Brown patches in lawns are commonly caused by the fungi called rhizoctonia, which has been dubbed the "brown patch disease." Although rhizoctonia is the common cause of brown patches in the lawn, it is not the only one out there. Environment as well as animal activity will cause similar symptoms as rhizoctonia.
The fungal pathogen Rhizoctonia solani is the cause of many brown patches in turf grass. According to Purdue University, symptoms of brown patch may appear overnight and is common in cool season turf grass species. Symptoms include the thinning of grass and circular olive-green stains, 4 to 12 inches in diameter with a gray or black ring around them, often called smoke rings. Brown patch is a summer disease, appearing once the fungal pathogen is activated by heat and humidity. Control includes cultivation practices, such as adding extra nitrogen to the turf to increase green blades and turf thickness, as well as application of a fungicide containing DMI.

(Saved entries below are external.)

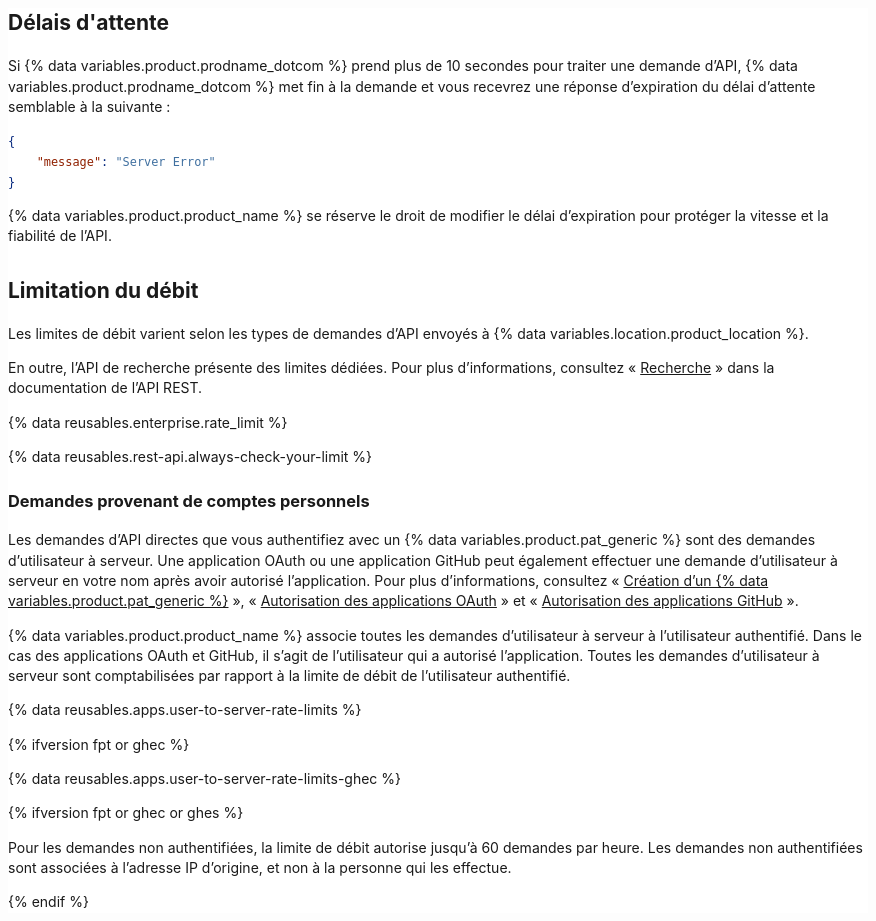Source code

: ## Délais d'attente

Si {% data variables.product.prodname_dotcom %} prend plus de 10 secondes pour traiter une demande d’API, {% data variables.product.prodname_dotcom %} met fin à la demande et vous recevrez une réponse d’expiration du délai d’attente semblable à la suivante :

```json
{
    "message": "Server Error"
}
```

{% data variables.product.product_name %} se réserve le droit de modifier le délai d’expiration pour protéger la vitesse et la fiabilité de l’API.

## Limitation du débit

Les limites de débit varient selon les types de demandes d’API envoyés à {% data variables.location.product_location %}. 

En outre, l’API de recherche présente des limites dédiées. Pour plus d’informations, consultez « [Recherche](/rest/reference/search#rate-limit) » dans la documentation de l’API REST.

{% data reusables.enterprise.rate_limit %}

{% data reusables.rest-api.always-check-your-limit %}

### Demandes provenant de comptes personnels

Les demandes d’API directes que vous authentifiez avec un {% data variables.product.pat_generic %} sont des demandes d’utilisateur à serveur. Une application OAuth ou une application GitHub peut également effectuer une demande d’utilisateur à serveur en votre nom après avoir autorisé l’application. Pour plus d’informations, consultez « [Création d’un {% data variables.product.pat_generic %}](/authentication/keeping-your-account-and-data-secure/creating-a-personal-access-token) », « [Autorisation des applications OAuth](/authentication/keeping-your-account-and-data-secure/authorizing-oauth-apps) » et « [Autorisation des applications GitHub](/authentication/keeping-your-account-and-data-secure/authorizing-github-apps) ».

{% data variables.product.product_name %} associe toutes les demandes d’utilisateur à serveur à l’utilisateur authentifié. Dans le cas des applications OAuth et GitHub, il s’agit de l’utilisateur qui a autorisé l’application. Toutes les demandes d’utilisateur à serveur sont comptabilisées par rapport à la limite de débit de l’utilisateur authentifié.

{% data reusables.apps.user-to-server-rate-limits %}

{% ifversion fpt or ghec %}

{% data reusables.apps.user-to-server-rate-limits-ghec %}

{% ifversion fpt or ghec or ghes %}

Pour les demandes non authentifiées, la limite de débit autorise jusqu’à 60 demandes par heure. Les demandes non authentifiées sont associées à l’adresse IP d’origine, et non à la personne qui les effectue.

{% endif %}
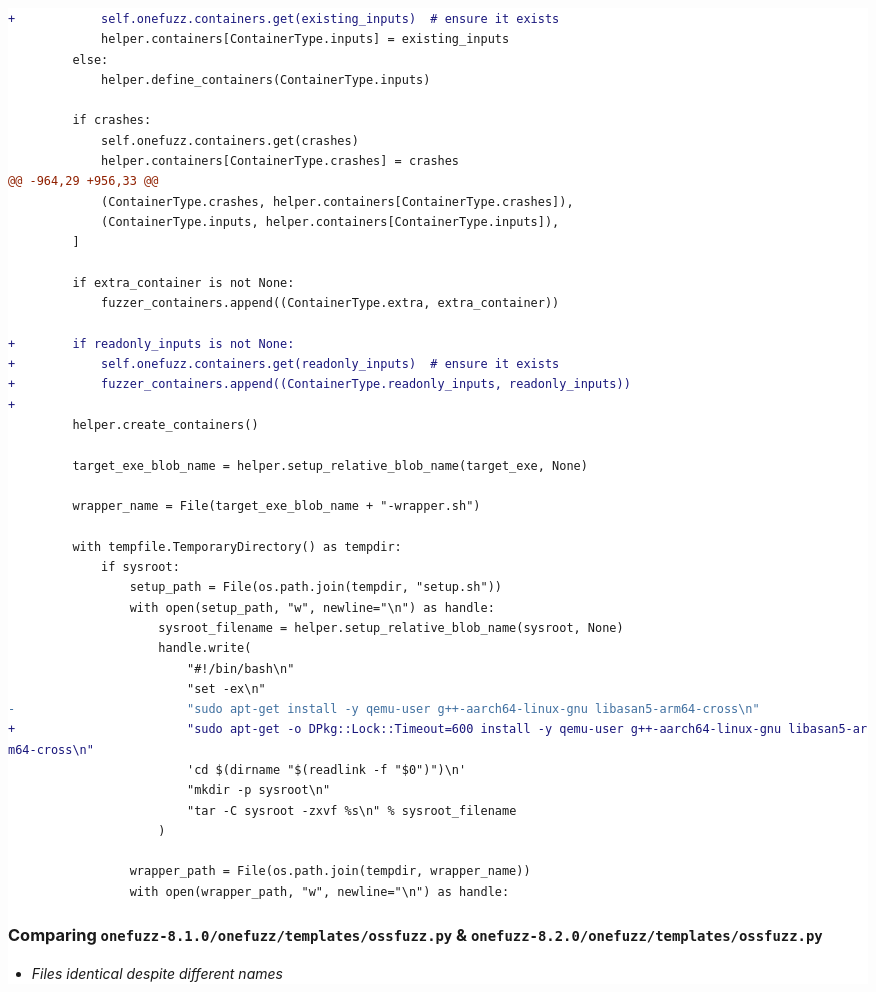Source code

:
 ```diff
+            self.onefuzz.containers.get(existing_inputs)  # ensure it exists
             helper.containers[ContainerType.inputs] = existing_inputs
         else:
             helper.define_containers(ContainerType.inputs)
 
         if crashes:
             self.onefuzz.containers.get(crashes)
             helper.containers[ContainerType.crashes] = crashes
@@ -964,29 +956,33 @@
             (ContainerType.crashes, helper.containers[ContainerType.crashes]),
             (ContainerType.inputs, helper.containers[ContainerType.inputs]),
         ]
 
         if extra_container is not None:
             fuzzer_containers.append((ContainerType.extra, extra_container))
 
+        if readonly_inputs is not None:
+            self.onefuzz.containers.get(readonly_inputs)  # ensure it exists
+            fuzzer_containers.append((ContainerType.readonly_inputs, readonly_inputs))
+
         helper.create_containers()
 
         target_exe_blob_name = helper.setup_relative_blob_name(target_exe, None)
 
         wrapper_name = File(target_exe_blob_name + "-wrapper.sh")
 
         with tempfile.TemporaryDirectory() as tempdir:
             if sysroot:
                 setup_path = File(os.path.join(tempdir, "setup.sh"))
                 with open(setup_path, "w", newline="\n") as handle:
                     sysroot_filename = helper.setup_relative_blob_name(sysroot, None)
                     handle.write(
                         "#!/bin/bash\n"
                         "set -ex\n"
-                        "sudo apt-get install -y qemu-user g++-aarch64-linux-gnu libasan5-arm64-cross\n"
+                        "sudo apt-get -o DPkg::Lock::Timeout=600 install -y qemu-user g++-aarch64-linux-gnu libasan5-arm64-cross\n"
                         'cd $(dirname "$(readlink -f "$0")")\n'
                         "mkdir -p sysroot\n"
                         "tar -C sysroot -zxvf %s\n" % sysroot_filename
                     )
 
                 wrapper_path = File(os.path.join(tempdir, wrapper_name))
                 with open(wrapper_path, "w", newline="\n") as handle:
```

### Comparing `onefuzz-8.1.0/onefuzz/templates/ossfuzz.py` & `onefuzz-8.2.0/onefuzz/templates/ossfuzz.py`

 * *Files identical despite different names*
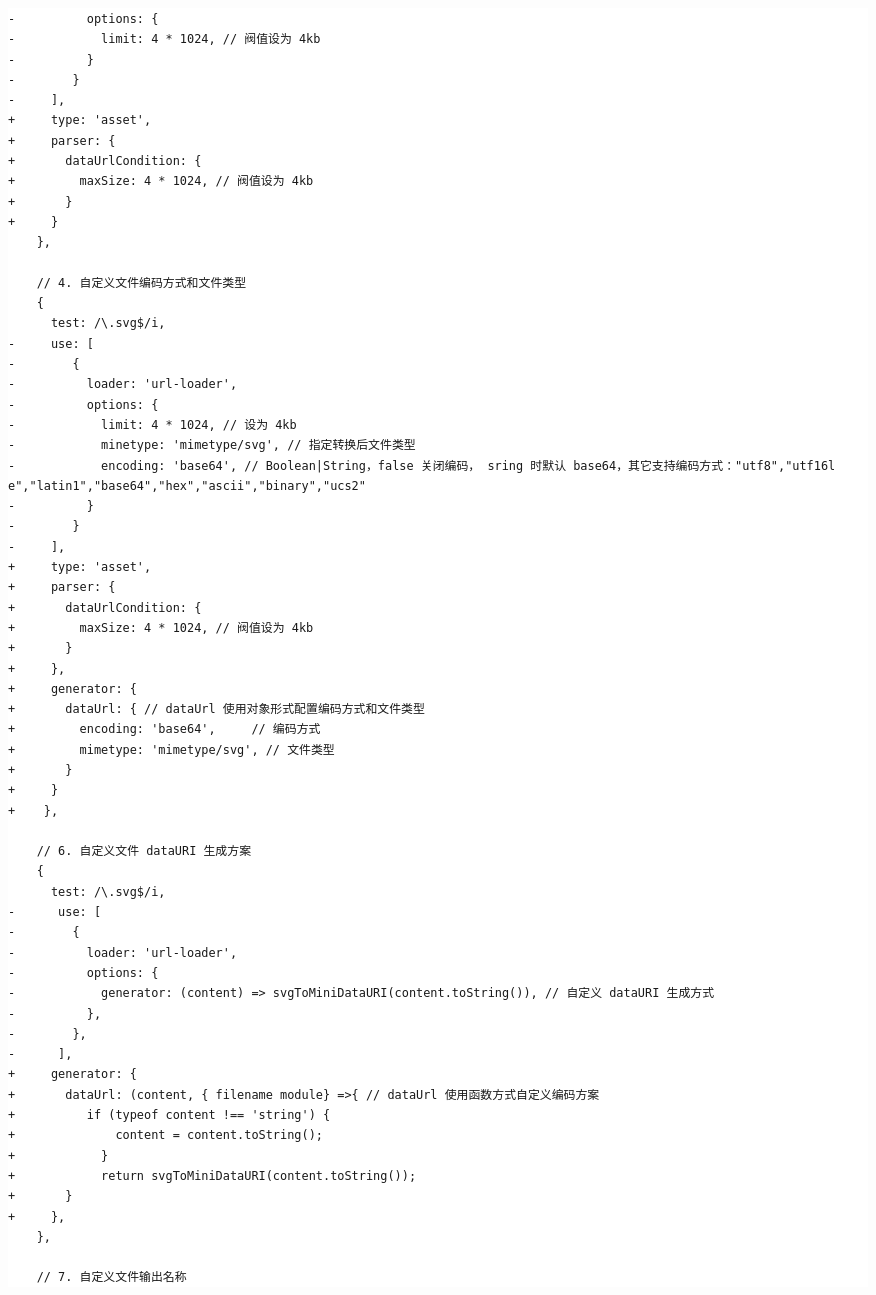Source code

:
 ```
-          options: {
-            limit: 4 * 1024, // 阀值设为 4kb  
-          }
-        }
-     ],
+     type: 'asset',
+     parser: {
+       dataUrlCondition: {
+         maxSize: 4 * 1024, // 阀值设为 4kb  
+       }
+     }
    },

    // 4. 自定义文件编码方式和文件类型
    {
      test: /\.svg$/i,
-     use: [
-        {
-          loader: 'url-loader',
-          options: {
-            limit: 4 * 1024, // 设为 4kb
-            minetype: 'mimetype/svg', // 指定转换后文件类型
-            encoding: 'base64', // Boolean|String，false 关闭编码， sring 时默认 base64，其它支持编码方式："utf8","utf16le","latin1","base64","hex","ascii","binary","ucs2"
-          }
-        }
-     ],
+     type: 'asset', 
+     parser: {
+       dataUrlCondition: {
+         maxSize: 4 * 1024, // 阀值设为 4kb  
+       }
+     },
+     generator: {
+       dataUrl: { // dataUrl 使用对象形式配置编码方式和文件类型
+         encoding: 'base64',     // 编码方式
+         mimetype: 'mimetype/svg', // 文件类型
+       }  
+     }
+    },

    // 6. 自定义文件 dataURI 生成方案
    {
      test: /\.svg$/i,
-      use: [
-        {
-          loader: 'url-loader',
-          options: {
-            generator: (content) => svgToMiniDataURI(content.toString()), // 自定义 dataURI 生成方式
-          },
-        },
-      ],
+     generator: {
+       dataUrl: (content, { filename module} =>{ // dataUrl 使用函数方式自定义编码方案
+          if (typeof content !== 'string') {
+              content = content.toString();
+            }
+            return svgToMiniDataURI(content.toString());
+       }
+     },
    },

    // 7. 自定义文件输出名称
```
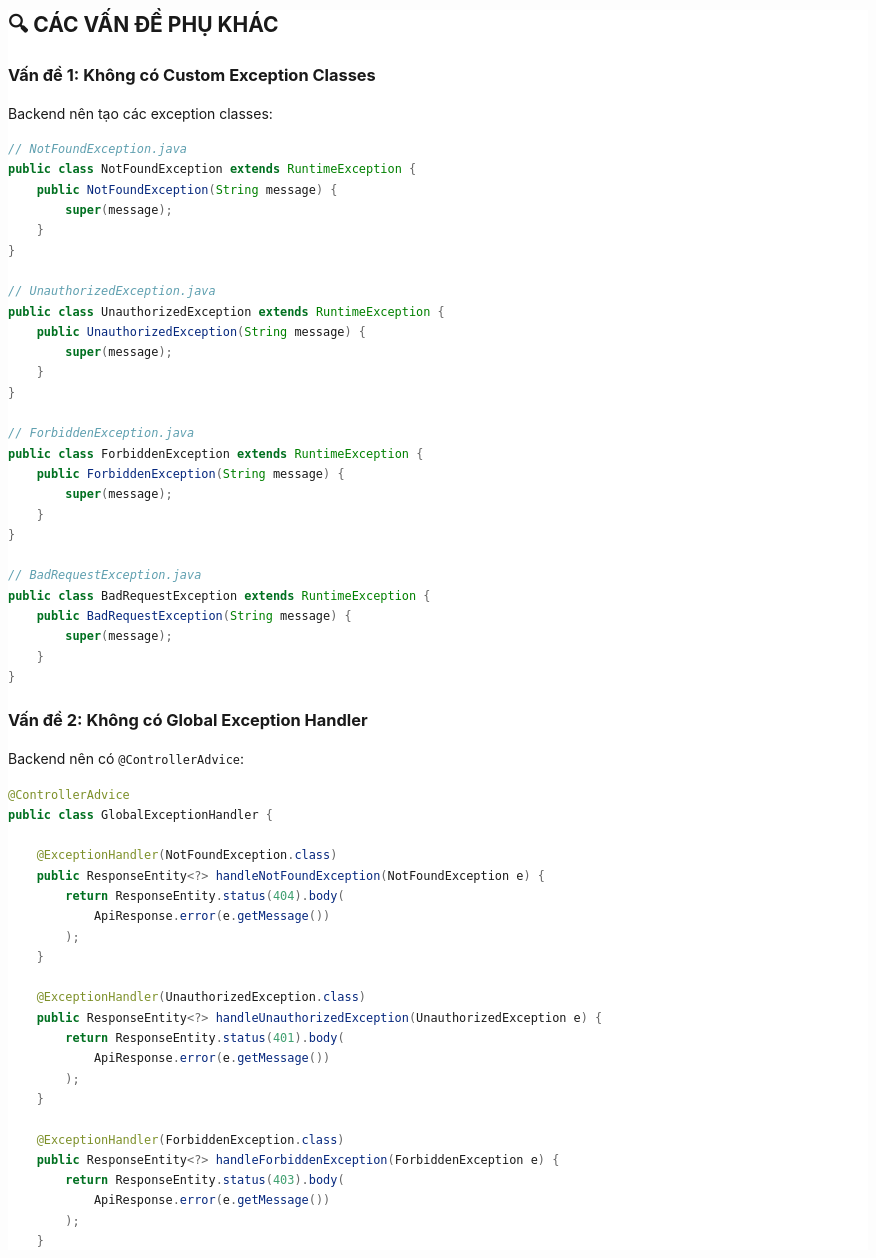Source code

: ## 🔍 **CÁC VẤN ĐỀ PHỤ KHÁC**

### **Vấn đề 1: Không có Custom Exception Classes**

Backend nên tạo các exception classes:

```java
// NotFoundException.java
public class NotFoundException extends RuntimeException {
    public NotFoundException(String message) {
        super(message);
    }
}

// UnauthorizedException.java
public class UnauthorizedException extends RuntimeException {
    public UnauthorizedException(String message) {
        super(message);
    }
}

// ForbiddenException.java
public class ForbiddenException extends RuntimeException {
    public ForbiddenException(String message) {
        super(message);
    }
}

// BadRequestException.java
public class BadRequestException extends RuntimeException {
    public BadRequestException(String message) {
        super(message);
    }
}
```

### **Vấn đề 2: Không có Global Exception Handler**

Backend nên có `@ControllerAdvice`:

```java
@ControllerAdvice
public class GlobalExceptionHandler {
    
    @ExceptionHandler(NotFoundException.class)
    public ResponseEntity<?> handleNotFoundException(NotFoundException e) {
        return ResponseEntity.status(404).body(
            ApiResponse.error(e.getMessage())
        );
    }
    
    @ExceptionHandler(UnauthorizedException.class)
    public ResponseEntity<?> handleUnauthorizedException(UnauthorizedException e) {
        return ResponseEntity.status(401).body(
            ApiResponse.error(e.getMessage())
        );
    }
    
    @ExceptionHandler(ForbiddenException.class)
    public ResponseEntity<?> handleForbiddenException(ForbiddenException e) {
        return ResponseEntity.status(403).body(
            ApiResponse.error(e.getMessage())
        );
    }
```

Fertilization and Watering
Brown patches are often caused by poor cultivation practices. Overfertilizing a lawn may cause patches of grass to burn, which looks similar to the brown patch disease. Absence of a smoke ring helps indicate the patch is not fungal in origin. Overwatering a lawn will create brown patches also, especially if the water causes flooding of the lawn, which may cause root damage. Watering of a lawn is required only after the dew has dried in the morning, never at night, as this causes overgrowth and patchiness.
Brown patches may occur in localized dry patches in the lawn. Checking the moisture of soil under the brown patch and comparing it to other sections of the lawn will help determine whether the soil is dryer in that area.
Pets and Insects
Dog feces and urine will also cause brown patches if the dog prefers one area of the lawn to others.
Insects may cause small brown patches as well by causing a thinning of the lawn in one area. Such issues may be solved by the proper cultivation practices like mowing grass to its correct height (between 3 and 4 inches), proper watering and fertilizers, aeration and thatch removal.